━━━ Reading passage

Tommy Kelso

Personal information
- Full name: Thomas Kelso
- Date of birth: 6 May 1882
- Place of birth: Renton, Scotland
- Date of death: 29 January 1974 (aged 91)
- Place of death: Helensburgh, Scotland
- Position(s): Full back

Senior career*
- Years: Team / Apps / (Gls)
- 1904–1906: Third Lanark / 21 / (0)
- 1906–1912: Manchester City / 139 / (3)
- 1912–1914: Dundee / 37 / (5)
- 1914–1918: Rangers / 22 / (0)
- 1915–1917: → Dumbarton (loan) / 10 / (0)
- 1918–1919: Dumbarton / 2 / (0)

International career
- 1914: Scotland / 1 / (0)

= Tommy Kelso =

Scottish footballer

Thomas Kelso (6 May 1882 – 29 January 1974) was a Scottish footballer who played as a full back for Manchester City between 1906 and February 1912.

Kelso started his career at Third Lanark before signing for Manchester City in 1906. He made his debut for Manchester City in September 1906 in a 4–1 defeat against Arsenal.

He made 139 league appearances for Manchester City and scored 3 goals. He subsequently returned to Scotland and played for Dundee, Rangers and Dumbarton.

He won one Scotland cap in 1914 in a 0–0 draw against Wales in the 1914 British Home Championship. His uncle Bob Kelso was also a Dundee player and a Scotland international.

━━━━━━

### Task description
Please turn the paragraph of the Tommy Kelso article above that begins "Kelso started his career" into a short bulleted list that keeps its main facts.

━━━ Information provided

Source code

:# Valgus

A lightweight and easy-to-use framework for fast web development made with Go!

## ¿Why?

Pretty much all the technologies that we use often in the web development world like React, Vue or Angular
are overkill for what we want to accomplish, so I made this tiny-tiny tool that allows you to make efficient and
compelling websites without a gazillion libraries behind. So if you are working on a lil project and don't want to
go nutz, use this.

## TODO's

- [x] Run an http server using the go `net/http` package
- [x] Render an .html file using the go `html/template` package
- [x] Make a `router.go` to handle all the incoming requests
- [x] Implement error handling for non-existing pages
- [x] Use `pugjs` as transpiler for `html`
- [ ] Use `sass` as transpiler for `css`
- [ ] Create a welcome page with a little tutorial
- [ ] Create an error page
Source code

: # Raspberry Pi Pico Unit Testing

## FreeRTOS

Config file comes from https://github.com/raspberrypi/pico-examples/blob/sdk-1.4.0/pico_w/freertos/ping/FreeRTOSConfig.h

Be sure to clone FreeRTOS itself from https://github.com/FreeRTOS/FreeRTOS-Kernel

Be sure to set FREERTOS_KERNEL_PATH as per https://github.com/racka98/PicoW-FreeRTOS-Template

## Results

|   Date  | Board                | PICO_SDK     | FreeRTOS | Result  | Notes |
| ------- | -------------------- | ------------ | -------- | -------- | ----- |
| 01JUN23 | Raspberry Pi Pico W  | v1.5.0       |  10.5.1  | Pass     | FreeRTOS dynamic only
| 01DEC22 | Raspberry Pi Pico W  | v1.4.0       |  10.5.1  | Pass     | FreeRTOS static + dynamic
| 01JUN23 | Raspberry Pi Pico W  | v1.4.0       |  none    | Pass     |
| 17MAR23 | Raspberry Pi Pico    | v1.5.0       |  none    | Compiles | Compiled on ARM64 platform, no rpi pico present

━━━━━━

### Task output
- Began his career at Third Lanark.
- Signed for Manchester City in 1906.
- Debuted for Manchester City in September 1906 in a 4–1 defeat against Arsenal.